Ricacorp Properties Limited is one of the largest real estate agency companies in Hong Kong, providing residential, industrial, commercial, retail and car-parking spaces property agency services. Meanwhile, it also offers immigration consultation, surveying, auction and mortgage referral services for all types of properties. As of the end of 2018, the company has more than 220 branches and around 3,000 staff in Hong Kong.

The company initially focused on the residential sector in Hong Kong. To catch up with the rapid development in the property market, Ricacorp branched out to various sectors including commercial, industrial, retail, and overseas market in recent years. In 2005, the company set up Ricacorp (C.I.R) Properties and Ricacorp (Macau) Properties limited. Till 2018, it established Ricacorp (Zhuhai) Properties limited to enter the Greater Bay area market. The Surveyors Department and Ricacorp Overseas Property & Immigration Consultant Limited were also set up to enhance related services in the same year.

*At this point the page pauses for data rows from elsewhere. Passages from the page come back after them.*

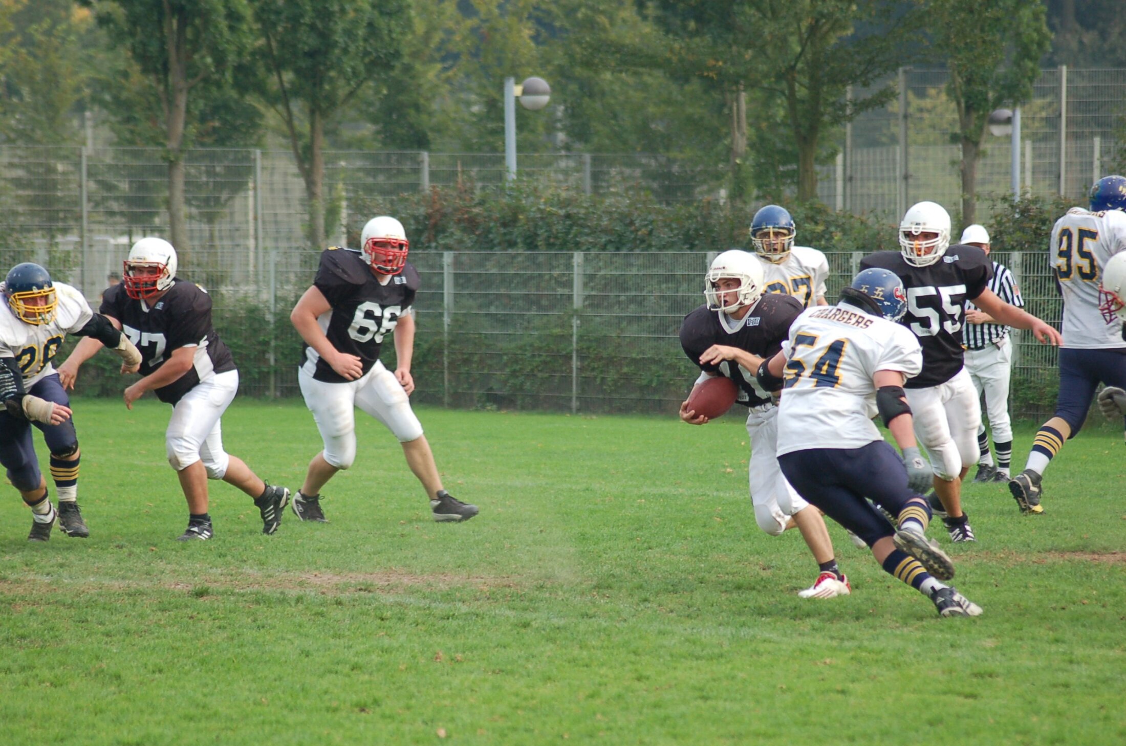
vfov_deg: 6.8
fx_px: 6322
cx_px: 563
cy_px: 373
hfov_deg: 10.2
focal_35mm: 202
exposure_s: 1/640
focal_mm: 135
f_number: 4.5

Ricacorp was one of the first real estate agencies in Hong Kong to focus on removing fake real estate listings from their sites, which they credited with an increase in market share by 2021. The Competition Commission claimed that Ricacorp was one of three firms who colluded to maintain above-market commission rates, according to 2023 legal filings by the Commission against another of these firms, Midland Holdings.